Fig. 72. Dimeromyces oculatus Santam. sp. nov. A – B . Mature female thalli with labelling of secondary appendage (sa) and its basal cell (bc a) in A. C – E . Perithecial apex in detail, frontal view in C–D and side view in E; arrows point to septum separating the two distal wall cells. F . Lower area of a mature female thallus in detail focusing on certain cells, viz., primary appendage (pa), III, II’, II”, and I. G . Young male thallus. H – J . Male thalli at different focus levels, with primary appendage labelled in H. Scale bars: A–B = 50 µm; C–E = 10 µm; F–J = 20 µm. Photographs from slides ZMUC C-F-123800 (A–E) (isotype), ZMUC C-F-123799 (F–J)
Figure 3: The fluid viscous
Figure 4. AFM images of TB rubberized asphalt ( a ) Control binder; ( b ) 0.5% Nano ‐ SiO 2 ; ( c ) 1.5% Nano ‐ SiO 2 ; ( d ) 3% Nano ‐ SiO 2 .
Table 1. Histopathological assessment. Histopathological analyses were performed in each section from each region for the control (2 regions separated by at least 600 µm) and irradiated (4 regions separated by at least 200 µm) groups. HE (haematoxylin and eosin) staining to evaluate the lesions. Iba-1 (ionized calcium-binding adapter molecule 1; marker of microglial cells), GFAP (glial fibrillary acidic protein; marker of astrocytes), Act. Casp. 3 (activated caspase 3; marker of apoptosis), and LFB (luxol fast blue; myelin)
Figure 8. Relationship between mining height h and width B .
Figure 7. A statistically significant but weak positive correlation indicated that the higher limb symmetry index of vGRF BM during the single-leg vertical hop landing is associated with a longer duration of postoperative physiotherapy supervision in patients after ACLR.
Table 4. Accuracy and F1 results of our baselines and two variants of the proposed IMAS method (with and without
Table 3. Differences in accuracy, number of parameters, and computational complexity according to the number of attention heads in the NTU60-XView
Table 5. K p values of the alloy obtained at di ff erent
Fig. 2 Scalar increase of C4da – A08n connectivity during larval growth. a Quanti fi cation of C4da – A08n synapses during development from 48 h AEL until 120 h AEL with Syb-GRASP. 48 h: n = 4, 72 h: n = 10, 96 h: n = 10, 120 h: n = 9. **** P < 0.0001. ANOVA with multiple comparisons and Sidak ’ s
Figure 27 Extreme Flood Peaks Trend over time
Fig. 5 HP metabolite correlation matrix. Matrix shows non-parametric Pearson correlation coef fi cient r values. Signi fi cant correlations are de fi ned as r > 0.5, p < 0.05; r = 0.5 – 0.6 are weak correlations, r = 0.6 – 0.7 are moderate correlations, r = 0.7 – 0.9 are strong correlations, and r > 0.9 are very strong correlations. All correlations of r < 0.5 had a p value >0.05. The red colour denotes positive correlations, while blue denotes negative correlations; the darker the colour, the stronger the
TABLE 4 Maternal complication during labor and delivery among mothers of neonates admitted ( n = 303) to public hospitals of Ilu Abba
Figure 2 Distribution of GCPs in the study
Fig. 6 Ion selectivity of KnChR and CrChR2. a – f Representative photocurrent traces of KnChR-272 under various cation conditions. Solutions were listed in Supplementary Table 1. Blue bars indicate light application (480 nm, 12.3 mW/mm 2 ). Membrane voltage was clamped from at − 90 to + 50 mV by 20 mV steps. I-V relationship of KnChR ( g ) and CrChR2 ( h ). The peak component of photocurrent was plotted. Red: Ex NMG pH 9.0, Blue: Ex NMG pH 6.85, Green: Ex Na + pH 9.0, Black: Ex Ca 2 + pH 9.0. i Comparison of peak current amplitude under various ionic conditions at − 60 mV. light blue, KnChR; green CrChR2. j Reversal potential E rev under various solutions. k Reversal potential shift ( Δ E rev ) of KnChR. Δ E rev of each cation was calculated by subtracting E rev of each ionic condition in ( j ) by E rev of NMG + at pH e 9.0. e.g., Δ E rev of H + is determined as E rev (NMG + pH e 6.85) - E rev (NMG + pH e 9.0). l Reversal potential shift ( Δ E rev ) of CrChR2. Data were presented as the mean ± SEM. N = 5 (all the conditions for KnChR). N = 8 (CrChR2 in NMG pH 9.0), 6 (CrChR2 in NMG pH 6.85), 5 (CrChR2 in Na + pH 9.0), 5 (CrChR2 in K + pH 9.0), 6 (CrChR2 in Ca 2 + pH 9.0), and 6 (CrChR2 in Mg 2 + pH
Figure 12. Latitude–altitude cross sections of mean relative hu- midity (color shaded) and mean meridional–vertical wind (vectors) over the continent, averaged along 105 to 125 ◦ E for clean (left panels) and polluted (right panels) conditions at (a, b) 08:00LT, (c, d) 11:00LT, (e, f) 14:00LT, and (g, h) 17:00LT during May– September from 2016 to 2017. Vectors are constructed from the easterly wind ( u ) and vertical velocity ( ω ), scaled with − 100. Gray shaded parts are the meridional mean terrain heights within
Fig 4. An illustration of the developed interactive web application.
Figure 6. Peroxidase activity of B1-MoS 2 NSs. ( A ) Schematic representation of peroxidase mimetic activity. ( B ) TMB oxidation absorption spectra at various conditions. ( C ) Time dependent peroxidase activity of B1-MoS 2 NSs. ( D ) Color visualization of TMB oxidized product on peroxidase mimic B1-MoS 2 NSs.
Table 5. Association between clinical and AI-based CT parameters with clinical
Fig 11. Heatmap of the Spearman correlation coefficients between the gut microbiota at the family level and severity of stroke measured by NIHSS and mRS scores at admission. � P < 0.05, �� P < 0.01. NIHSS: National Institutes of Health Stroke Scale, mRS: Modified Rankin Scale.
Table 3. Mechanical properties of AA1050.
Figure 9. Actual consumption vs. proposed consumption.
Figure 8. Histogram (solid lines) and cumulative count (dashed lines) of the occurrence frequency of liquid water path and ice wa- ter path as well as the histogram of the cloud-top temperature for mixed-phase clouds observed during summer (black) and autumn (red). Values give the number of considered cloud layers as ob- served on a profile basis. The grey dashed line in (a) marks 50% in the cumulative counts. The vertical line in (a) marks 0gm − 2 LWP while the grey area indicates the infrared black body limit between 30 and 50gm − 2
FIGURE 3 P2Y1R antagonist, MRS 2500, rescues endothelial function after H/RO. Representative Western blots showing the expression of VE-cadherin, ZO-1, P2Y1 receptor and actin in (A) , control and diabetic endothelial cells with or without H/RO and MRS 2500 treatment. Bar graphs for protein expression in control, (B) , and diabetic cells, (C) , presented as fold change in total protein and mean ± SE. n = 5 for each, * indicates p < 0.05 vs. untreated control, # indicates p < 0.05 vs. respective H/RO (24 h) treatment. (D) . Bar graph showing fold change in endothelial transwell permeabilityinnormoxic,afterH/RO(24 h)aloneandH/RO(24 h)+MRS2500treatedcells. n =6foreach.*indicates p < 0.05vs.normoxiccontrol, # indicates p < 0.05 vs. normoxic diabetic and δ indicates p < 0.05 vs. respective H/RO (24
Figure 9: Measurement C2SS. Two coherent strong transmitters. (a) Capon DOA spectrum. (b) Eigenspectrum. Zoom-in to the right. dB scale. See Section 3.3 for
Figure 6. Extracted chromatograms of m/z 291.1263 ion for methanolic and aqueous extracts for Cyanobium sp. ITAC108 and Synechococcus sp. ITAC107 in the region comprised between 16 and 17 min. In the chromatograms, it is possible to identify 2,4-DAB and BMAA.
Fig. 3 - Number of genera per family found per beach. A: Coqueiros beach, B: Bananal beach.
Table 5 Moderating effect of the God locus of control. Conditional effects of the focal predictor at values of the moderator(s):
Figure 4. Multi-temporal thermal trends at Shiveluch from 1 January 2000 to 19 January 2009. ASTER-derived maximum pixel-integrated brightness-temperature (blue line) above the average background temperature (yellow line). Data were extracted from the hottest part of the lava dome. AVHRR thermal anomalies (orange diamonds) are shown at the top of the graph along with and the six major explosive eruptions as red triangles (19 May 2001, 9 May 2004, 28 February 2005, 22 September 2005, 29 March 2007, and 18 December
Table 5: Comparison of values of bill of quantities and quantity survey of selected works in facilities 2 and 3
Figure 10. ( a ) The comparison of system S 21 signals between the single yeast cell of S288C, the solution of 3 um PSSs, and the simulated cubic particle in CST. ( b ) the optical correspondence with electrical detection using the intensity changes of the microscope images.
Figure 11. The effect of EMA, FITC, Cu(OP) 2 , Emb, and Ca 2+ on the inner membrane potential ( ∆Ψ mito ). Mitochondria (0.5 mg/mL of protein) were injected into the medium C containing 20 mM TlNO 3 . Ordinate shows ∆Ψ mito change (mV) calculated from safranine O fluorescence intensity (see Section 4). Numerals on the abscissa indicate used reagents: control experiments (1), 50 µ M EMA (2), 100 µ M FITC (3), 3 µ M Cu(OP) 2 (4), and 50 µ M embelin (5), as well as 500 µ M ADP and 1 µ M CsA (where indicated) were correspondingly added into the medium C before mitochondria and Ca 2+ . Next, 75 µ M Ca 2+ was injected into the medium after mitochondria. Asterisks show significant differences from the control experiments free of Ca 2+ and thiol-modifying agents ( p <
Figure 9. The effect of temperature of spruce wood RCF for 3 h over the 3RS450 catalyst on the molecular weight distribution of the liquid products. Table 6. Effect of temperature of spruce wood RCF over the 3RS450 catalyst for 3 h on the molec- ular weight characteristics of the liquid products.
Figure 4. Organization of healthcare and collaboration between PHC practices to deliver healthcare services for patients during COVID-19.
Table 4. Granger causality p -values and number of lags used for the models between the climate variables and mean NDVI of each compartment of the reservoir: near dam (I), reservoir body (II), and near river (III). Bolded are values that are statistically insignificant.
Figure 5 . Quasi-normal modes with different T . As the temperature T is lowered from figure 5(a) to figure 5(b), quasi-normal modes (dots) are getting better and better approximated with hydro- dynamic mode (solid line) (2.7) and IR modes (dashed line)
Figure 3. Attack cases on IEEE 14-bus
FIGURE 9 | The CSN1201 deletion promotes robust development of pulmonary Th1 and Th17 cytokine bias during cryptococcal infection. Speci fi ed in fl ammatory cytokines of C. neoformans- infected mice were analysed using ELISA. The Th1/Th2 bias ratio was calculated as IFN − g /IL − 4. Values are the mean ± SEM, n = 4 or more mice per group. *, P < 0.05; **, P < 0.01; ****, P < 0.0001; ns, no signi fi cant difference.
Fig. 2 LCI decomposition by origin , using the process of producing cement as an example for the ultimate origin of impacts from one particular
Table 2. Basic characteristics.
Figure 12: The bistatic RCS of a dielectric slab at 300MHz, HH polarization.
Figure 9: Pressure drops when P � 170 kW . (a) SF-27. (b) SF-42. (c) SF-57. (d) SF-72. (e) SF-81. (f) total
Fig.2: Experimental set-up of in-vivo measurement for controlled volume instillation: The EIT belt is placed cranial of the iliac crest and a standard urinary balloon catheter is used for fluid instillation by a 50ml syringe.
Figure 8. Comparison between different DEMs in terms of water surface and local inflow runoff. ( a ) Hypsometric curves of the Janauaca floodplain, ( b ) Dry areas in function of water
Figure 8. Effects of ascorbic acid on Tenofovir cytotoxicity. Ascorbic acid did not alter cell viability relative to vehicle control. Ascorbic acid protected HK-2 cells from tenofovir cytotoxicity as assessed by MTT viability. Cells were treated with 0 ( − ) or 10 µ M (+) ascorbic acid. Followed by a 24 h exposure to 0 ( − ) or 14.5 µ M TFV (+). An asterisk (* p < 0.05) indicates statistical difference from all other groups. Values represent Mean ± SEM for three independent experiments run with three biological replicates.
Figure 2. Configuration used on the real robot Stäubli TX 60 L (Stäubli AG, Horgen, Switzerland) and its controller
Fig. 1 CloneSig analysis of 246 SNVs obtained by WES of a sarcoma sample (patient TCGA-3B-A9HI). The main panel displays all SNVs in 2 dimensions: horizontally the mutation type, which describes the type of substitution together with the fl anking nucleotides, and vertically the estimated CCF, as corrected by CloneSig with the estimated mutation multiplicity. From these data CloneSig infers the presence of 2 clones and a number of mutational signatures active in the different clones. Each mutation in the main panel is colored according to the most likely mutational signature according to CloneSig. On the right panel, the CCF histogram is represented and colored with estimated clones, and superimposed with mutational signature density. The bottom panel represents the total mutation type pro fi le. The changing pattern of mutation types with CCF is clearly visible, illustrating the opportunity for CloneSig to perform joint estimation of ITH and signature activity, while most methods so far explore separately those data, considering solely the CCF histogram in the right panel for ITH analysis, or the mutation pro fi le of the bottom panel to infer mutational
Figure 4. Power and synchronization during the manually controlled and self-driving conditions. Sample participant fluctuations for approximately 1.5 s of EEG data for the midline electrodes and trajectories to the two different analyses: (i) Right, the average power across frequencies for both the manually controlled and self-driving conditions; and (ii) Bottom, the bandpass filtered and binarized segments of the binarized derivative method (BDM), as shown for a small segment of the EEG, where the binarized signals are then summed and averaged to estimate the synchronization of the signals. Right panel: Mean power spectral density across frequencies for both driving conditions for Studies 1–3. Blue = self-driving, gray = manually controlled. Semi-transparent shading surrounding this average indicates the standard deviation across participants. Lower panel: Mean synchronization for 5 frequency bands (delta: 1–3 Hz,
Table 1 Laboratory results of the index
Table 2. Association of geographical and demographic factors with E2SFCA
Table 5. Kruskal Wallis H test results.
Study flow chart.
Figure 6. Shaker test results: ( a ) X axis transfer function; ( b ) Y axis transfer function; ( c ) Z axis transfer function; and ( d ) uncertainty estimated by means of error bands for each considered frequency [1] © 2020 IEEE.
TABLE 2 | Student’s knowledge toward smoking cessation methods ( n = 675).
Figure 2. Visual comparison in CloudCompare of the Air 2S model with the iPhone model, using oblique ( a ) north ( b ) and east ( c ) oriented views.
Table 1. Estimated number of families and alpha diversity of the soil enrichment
---*---
## What to produce
The word to look for is "characteristics"; copy out every line of the entries that holds it.

## Response
Figure 9. The effect of temperature of spruce wood RCF for 3 h over the 3RS450 catalyst on the molecular weight distribution of the liquid products. Table 6. Effect of temperature of spruce wood RCF over the 3RS450 catalyst for 3 h on the molec- ular weight characteristics of the liquid products.
Table 2. Basic characteristics.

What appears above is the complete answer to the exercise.